A qualcuno il tema della streghetta potrà sembrare molto già visto. Ma è giusto ricordare che il film giapponese, tratto da un racconto di Eiko Kadono, è antecedente alle Witch, alle Winx e alla moda che da allora ha contagiato le ragazzine.

La storia è una curiosa commistione di temi occidentali e orientali – come in altri film di Miyazaki. Qui la protagonista a 13 anni è chiamata ad adempiere a un vero e proprio rito di iniziazione: cavarsela da sola, lavorando, per un anno in una città straniera. Solo così potrà poi ritornare con il titolo ufficiale di strega nella sua famiglia d’origine.

jijiIl kit di sopravvivenza di Kiki è una scopa volante – immancabile! – e il suo gatto nero Jiji, la creatura più deliziosa di tutto il film. Insieme si ingegneranno per trovare un lavoro, poco streghesco, a dire il vero: niente predizioni del futuro o magie. Kiki userà la scopa volante per fare il pony express.

Ciò che rende questa fiaba interessante per un pubblico di bambini intorno ai 9-10 anni è proprio il rito di passaggio: arriva sempre un momento in cui un bambino sente il desiderio di maggiore autonomia, di affrancarsi in parte dalla tutela dei genitori, di crearsi una rete tutta sua di amicizie. Naturalmente nella nostra società ciò non coincide con l’indipendenza economica, un traguardo lontano e ormai quasi impossibile anche oltre i 20 anni, causa crisi economica. Come le prove che esistevano nelle società tribali, Kiki deve procurarsi il cibo da sola. Ma nella storia dalla sua parte c’è una collettività che è cosciente del compito che la ragazzina deve affrontare. E al di là della freddezza degli abitanti della città di fantasia di Koriko, Kiki incontrerà persone che solidarizzeranno con lei e le daranno una mano.

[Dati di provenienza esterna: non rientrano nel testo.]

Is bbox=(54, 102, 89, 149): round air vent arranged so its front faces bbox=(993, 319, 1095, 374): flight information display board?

Il film di Hayao Miyazaki non suggerisce, certo, il lavoro minorile. Ma genera negli adulti un po’ di nostalgia per un mondo scomparso, dove una zia ti dava una mancia per una commissione, una vicina di casa ti offriva dei dolci se le andavi ad acquistarle il pane… E così si abituavano i bambini a qualche piccola responsabilità e al concetto di ricompensa, quando svolgi bene il compito affidato. Un mondo in cui le persone si conoscevano, in cui un bambino poteva girare più liberamente, senza essere sorvegliato a vista da baby sitter e senza essere catechizzato a diffidare di qualsiasi adulto, potenziale pedofilo… Voglio credere che in qualche piccola realtà, lontano dalle grandi città, un mondo più vicino a quello di Kiki (e di noi bambini degli anni Settanta) possa essersi salvato. Più che una certezza, è una speranza.